START INFORMATION PROVIDED

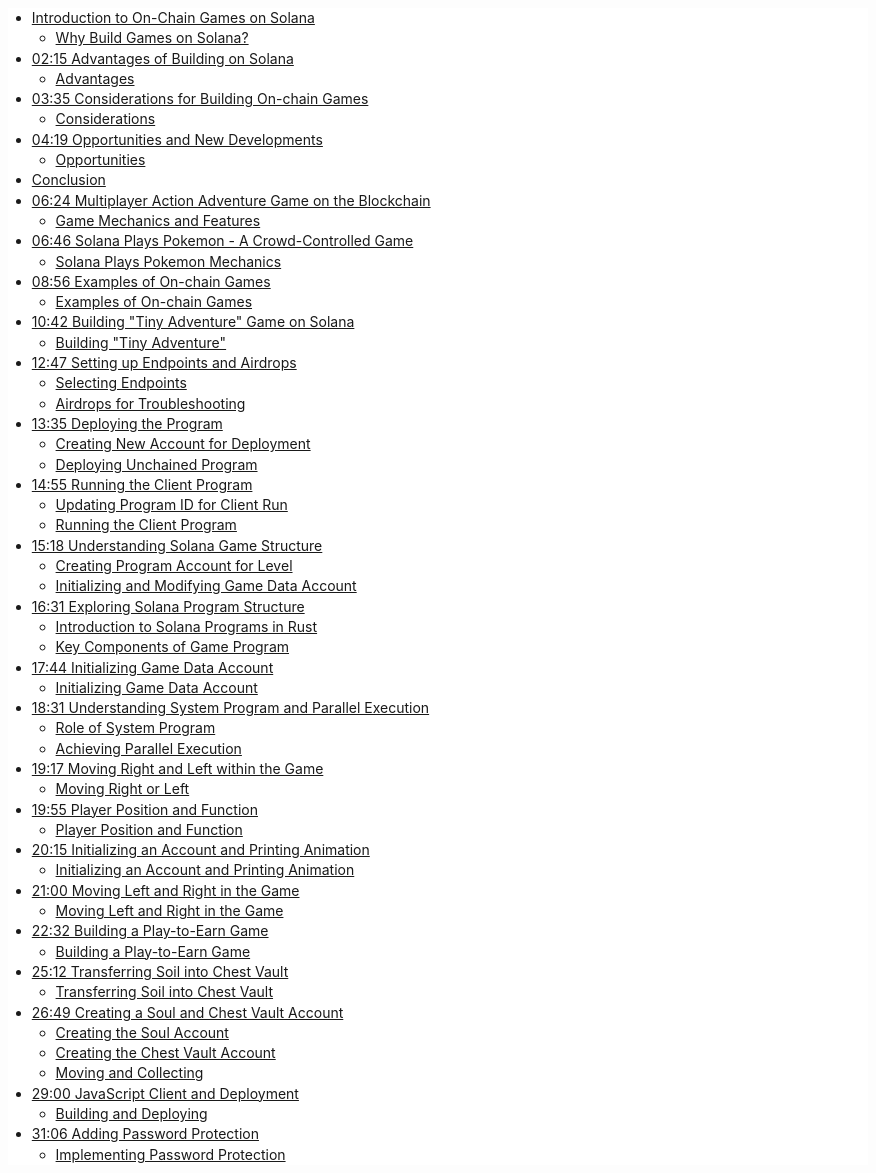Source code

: 

- [Introduction to On-Chain Games on Solana](#introduction-to-on-chain-games-on-solana)
	- [Why Build Games on Solana?](#why-build-games-on-solana)
- [02:15 Advantages of Building on Solana](#0215-advantages-of-building-on-solana)
	- [Advantages](#advantages)
- [03:35 Considerations for Building On-chain Games](#0335-considerations-for-building-on-chain-games)
	- [Considerations](#considerations)
- [04:19 Opportunities and New Developments](#0419-opportunities-and-new-developments)
	- [Opportunities](#opportunities)
- [Conclusion](#conclusion)
- [06:24 Multiplayer Action Adventure Game on the Blockchain](#0624-multiplayer-action-adventure-game-on-the-blockchain)
	- [Game Mechanics and Features](#game-mechanics-and-features)
- [06:46 Solana Plays Pokemon - A Crowd-Controlled Game](#0646-solana-plays-pokemon---a-crowd-controlled-game)
	- [Solana Plays Pokemon Mechanics](#solana-plays-pokemon-mechanics)
- [08:56 Examples of On-chain Games](#0856-examples-of-on-chain-games)
	- [Examples of On-chain Games](#examples-of-on-chain-games)
- [10:42 Building "Tiny Adventure" Game on Solana](#1042-building-tiny-adventure-game-on-solana)
	- [Building "Tiny Adventure"](#building-tiny-adventure)
- [12:47 Setting up Endpoints and Airdrops](#1247-setting-up-endpoints-and-airdrops)
	- [Selecting Endpoints](#selecting-endpoints)
	- [Airdrops for Troubleshooting](#airdrops-for-troubleshooting)
- [13:35 Deploying the Program](#1335-deploying-the-program)
	- [Creating New Account for Deployment](#creating-new-account-for-deployment)
	- [Deploying Unchained Program](#deploying-unchained-program)
- [14:55 Running the Client Program](#1455-running-the-client-program)
	- [Updating Program ID for Client Run](#updating-program-id-for-client-run)
	- [Running the Client Program](#running-the-client-program)
- [15:18 Understanding Solana Game Structure](#1518-understanding-solana-game-structure)
	- [Creating Program Account for Level](#creating-program-account-for-level)
	- [Initializing and Modifying Game Data Account](#initializing-and-modifying-game-data-account)
- [16:31 Exploring Solana Program Structure](#1631-exploring-solana-program-structure)
	- [Introduction to Solana Programs in Rust](#introduction-to-solana-programs-in-rust)
	- [Key Components of Game Program](#key-components-of-game-program)
- [17:44 Initializing Game Data Account](#1744-initializing-game-data-account)
	- [Initializing Game Data Account](#initializing-game-data-account)
- [18:31 Understanding System Program and Parallel Execution](#1831-understanding-system-program-and-parallel-execution)
	- [Role of System Program](#role-of-system-program)
	- [Achieving Parallel Execution](#achieving-parallel-execution)
- [19:17 Moving Right and Left within the Game](#1917-moving-right-and-left-within-the-game)
	- [Moving Right or Left](#moving-right-or-left)
- [19:55 Player Position and Function](#1955-player-position-and-function)
	- [Player Position and Function](#player-position-and-function)
- [20:15 Initializing an Account and Printing Animation](#2015-initializing-an-account-and-printing-animation)
	- [Initializing an Account and Printing Animation](#initializing-an-account-and-printing-animation)
- [21:00 Moving Left and Right in the Game](#2100-moving-left-and-right-in-the-game)
	- [Moving Left and Right in the Game](#moving-left-and-right-in-the-game)
- [22:32 Building a Play-to-Earn Game](#2232-building-a-play-to-earn-game)
	- [Building a Play-to-Earn Game](#building-a-play-to-earn-game)
- [25:12 Transferring Soil into Chest Vault](#2512-transferring-soil-into-chest-vault)
	- [Transferring Soil into Chest Vault](#transferring-soil-into-chest-vault)
- [26:49 Creating a Soul and Chest Vault Account](#2649-creating-a-soul-and-chest-vault-account)
	- [Creating the Soul Account](#creating-the-soul-account)
	- [Creating the Chest Vault Account](#creating-the-chest-vault-account)
	- [Moving and Collecting](#moving-and-collecting)
- [29:00 JavaScript Client and Deployment](#2900-javascript-client-and-deployment)
	- [Building and Deploying](#building-and-deploying)
- [31:06 Adding Password Protection](#3106-adding-password-protection)
	- [Implementing Password Protection](#implementing-password-protection)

END INFORMATION PROVIDED

Repeat every entry above word for word, and include no pictures.

Source code

: 

- [Introduction to On-Chain Games on Solana](#introduction-to-on-chain-games-on-solana)
	- [Why Build Games on Solana?](#why-build-games-on-solana)
- [02:15 Advantages of Building on Solana](#0215-advantages-of-building-on-solana)
	- [Advantages](#advantages)
- [03:35 Considerations for Building On-chain Games](#0335-considerations-for-building-on-chain-games)
	- [Considerations](#considerations)
- [04:19 Opportunities and New Developments](#0419-opportunities-and-new-developments)
	- [Opportunities](#opportunities)
- [Conclusion](#conclusion)
- [06:24 Multiplayer Action Adventure Game on the Blockchain](#0624-multiplayer-action-adventure-game-on-the-blockchain)
	- [Game Mechanics and Features](#game-mechanics-and-features)
- [06:46 Solana Plays Pokemon - A Crowd-Controlled Game](#0646-solana-plays-pokemon---a-crowd-controlled-game)
	- [Solana Plays Pokemon Mechanics](#solana-plays-pokemon-mechanics)
- [08:56 Examples of On-chain Games](#0856-examples-of-on-chain-games)
	- [Examples of On-chain Games](#examples-of-on-chain-games)
- [10:42 Building "Tiny Adventure" Game on Solana](#1042-building-tiny-adventure-game-on-solana)
	- [Building "Tiny Adventure"](#building-tiny-adventure)
- [12:47 Setting up Endpoints and Airdrops](#1247-setting-up-endpoints-and-airdrops)
	- [Selecting Endpoints](#selecting-endpoints)
	- [Airdrops for Troubleshooting](#airdrops-for-troubleshooting)
- [13:35 Deploying the Program](#1335-deploying-the-program)
	- [Creating New Account for Deployment](#creating-new-account-for-deployment)
	- [Deploying Unchained Program](#deploying-unchained-program)
- [14:55 Running the Client Program](#1455-running-the-client-program)
	- [Updating Program ID for Client Run](#updating-program-id-for-client-run)
	- [Running the Client Program](#running-the-client-program)
- [15:18 Understanding Solana Game Structure](#1518-understanding-solana-game-structure)
	- [Creating Program Account for Level](#creating-program-account-for-level)
	- [Initializing and Modifying Game Data Account](#initializing-and-modifying-game-data-account)
- [16:31 Exploring Solana Program Structure](#1631-exploring-solana-program-structure)
	- [Introduction to Solana Programs in Rust](#introduction-to-solana-programs-in-rust)
	- [Key Components of Game Program](#key-components-of-game-program)
- [17:44 Initializing Game Data Account](#1744-initializing-game-data-account)
	- [Initializing Game Data Account](#initializing-game-data-account)
- [18:31 Understanding System Program and Parallel Execution](#1831-understanding-system-program-and-parallel-execution)
	- [Role of System Program](#role-of-system-program)
	- [Achieving Parallel Execution](#achieving-parallel-execution)
- [19:17 Moving Right and Left within the Game](#1917-moving-right-and-left-within-the-game)
	- [Moving Right or Left](#moving-right-or-left)
- [19:55 Player Position and Function](#1955-player-position-and-function)
	- [Player Position and Function](#player-position-and-function)
- [20:15 Initializing an Account and Printing Animation](#2015-initializing-an-account-and-printing-animation)
	- [Initializing an Account and Printing Animation](#initializing-an-account-and-printing-animation)
- [21:00 Moving Left and Right in the Game](#2100-moving-left-and-right-in-the-game)
	- [Moving Left and Right in the Game](#moving-left-and-right-in-the-game)
- [22:32 Building a Play-to-Earn Game](#2232-building-a-play-to-earn-game)
	- [Building a Play-to-Earn Game](#building-a-play-to-earn-game)
- [25:12 Transferring Soil into Chest Vault](#2512-transferring-soil-into-chest-vault)
	- [Transferring Soil into Chest Vault](#transferring-soil-into-chest-vault)
- [26:49 Creating a Soul and Chest Vault Account](#2649-creating-a-soul-and-chest-vault-account)
	- [Creating the Soul Account](#creating-the-soul-account)
	- [Creating the Chest Vault Account](#creating-the-chest-vault-account)
	- [Moving and Collecting](#moving-and-collecting)
- [29:00 JavaScript Client and Deployment](#2900-javascript-client-and-deployment)
	- [Building and Deploying](#building-and-deploying)
- [31:06 Adding Password Protection](#3106-adding-password-protection)
	- [Implementing Password Protection](#implementing-password-protection)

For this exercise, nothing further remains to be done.